> **AVAILABLE DATA**
***

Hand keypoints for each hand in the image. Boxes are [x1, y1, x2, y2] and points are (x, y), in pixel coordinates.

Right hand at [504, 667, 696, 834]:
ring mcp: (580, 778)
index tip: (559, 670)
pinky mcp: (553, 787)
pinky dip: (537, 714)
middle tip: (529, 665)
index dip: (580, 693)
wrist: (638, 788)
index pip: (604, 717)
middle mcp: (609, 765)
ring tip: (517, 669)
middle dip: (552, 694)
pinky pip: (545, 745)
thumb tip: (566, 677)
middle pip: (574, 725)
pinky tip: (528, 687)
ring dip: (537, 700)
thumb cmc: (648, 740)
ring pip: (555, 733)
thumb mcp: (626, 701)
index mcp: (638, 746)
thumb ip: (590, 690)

***

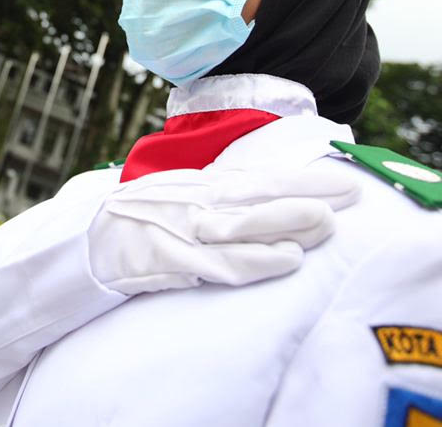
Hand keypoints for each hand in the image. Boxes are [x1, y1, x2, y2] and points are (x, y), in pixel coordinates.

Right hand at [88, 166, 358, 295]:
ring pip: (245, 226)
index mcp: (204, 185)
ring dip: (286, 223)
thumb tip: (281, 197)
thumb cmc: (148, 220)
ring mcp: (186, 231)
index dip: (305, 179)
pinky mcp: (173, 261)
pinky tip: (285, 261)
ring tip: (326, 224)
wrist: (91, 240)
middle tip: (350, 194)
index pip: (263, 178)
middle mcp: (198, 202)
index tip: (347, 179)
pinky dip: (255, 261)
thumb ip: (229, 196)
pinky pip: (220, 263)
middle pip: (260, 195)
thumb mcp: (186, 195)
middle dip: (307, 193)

***

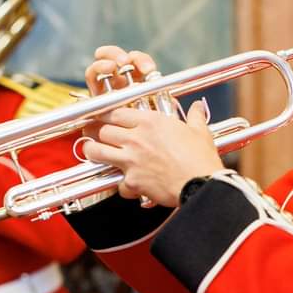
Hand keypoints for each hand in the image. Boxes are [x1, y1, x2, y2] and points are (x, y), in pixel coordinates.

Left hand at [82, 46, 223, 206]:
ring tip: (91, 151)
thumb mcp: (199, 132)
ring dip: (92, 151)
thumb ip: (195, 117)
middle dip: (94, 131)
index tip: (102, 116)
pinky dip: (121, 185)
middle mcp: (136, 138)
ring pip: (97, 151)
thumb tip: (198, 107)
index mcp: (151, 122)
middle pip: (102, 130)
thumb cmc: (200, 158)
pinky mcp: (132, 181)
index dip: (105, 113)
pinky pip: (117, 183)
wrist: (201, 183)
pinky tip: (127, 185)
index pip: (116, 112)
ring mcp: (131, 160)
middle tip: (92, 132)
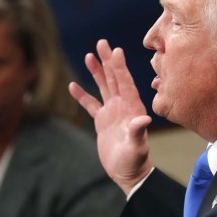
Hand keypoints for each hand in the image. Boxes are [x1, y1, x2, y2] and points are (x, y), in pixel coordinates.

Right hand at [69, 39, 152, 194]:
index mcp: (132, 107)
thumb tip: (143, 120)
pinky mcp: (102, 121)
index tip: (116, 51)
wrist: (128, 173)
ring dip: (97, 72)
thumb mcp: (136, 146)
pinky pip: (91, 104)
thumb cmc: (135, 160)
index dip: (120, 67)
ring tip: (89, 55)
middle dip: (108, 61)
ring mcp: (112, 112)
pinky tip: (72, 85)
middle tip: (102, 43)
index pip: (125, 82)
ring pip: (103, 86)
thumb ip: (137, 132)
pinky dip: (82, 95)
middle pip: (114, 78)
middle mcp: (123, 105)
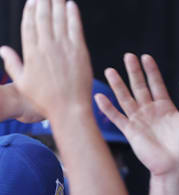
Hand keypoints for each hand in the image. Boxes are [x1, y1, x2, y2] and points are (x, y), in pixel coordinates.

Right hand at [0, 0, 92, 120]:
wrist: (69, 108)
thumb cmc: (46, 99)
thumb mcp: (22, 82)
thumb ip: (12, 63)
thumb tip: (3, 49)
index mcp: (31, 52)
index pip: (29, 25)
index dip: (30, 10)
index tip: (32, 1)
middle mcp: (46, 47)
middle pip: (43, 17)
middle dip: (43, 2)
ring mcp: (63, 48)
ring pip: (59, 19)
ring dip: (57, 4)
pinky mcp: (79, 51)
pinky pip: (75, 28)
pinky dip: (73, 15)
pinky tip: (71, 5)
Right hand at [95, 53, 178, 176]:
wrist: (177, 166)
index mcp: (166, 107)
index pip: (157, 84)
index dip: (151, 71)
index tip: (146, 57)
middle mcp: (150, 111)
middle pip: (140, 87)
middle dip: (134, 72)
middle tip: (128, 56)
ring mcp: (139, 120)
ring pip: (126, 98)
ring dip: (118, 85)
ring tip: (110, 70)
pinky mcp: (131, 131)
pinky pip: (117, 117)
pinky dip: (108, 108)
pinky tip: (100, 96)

***

> **WORK TO BE COMPLETED**
Using the records above, print exactly the run of lines that starts with the line with "ring tip: (89, 55)" and goes on through the line with "pinky mcp: (79, 51)", pictures excluded.

> **SOLUTION**
ring tip: (89, 55)
middle dip: (108, 61)
ring mcp: (112, 112)
pinky tip: (72, 85)
middle tip: (102, 43)
index pip: (125, 82)
ring pip: (103, 86)
thumb ip: (137, 132)
pinky dip: (82, 95)
middle pip: (114, 78)
middle mcp: (123, 105)
Hand keypoints for each hand in the image. Boxes are [x1, y1, x2, y2] and points are (x, y), in pixel coordinates.

Right hand at [0, 0, 92, 120]:
wrist: (69, 108)
thumb cmc: (46, 99)
thumb mcp: (22, 82)
thumb ip: (12, 63)
thumb tip: (3, 49)
index mcp: (31, 52)
index pip: (29, 25)
index dip: (30, 10)
index tip: (32, 1)
middle mcp: (46, 47)
middle pip: (43, 17)
middle dip: (43, 2)
ring mcp: (63, 48)
ring pip: (59, 19)
ring dip: (57, 4)
pinky mcp: (79, 51)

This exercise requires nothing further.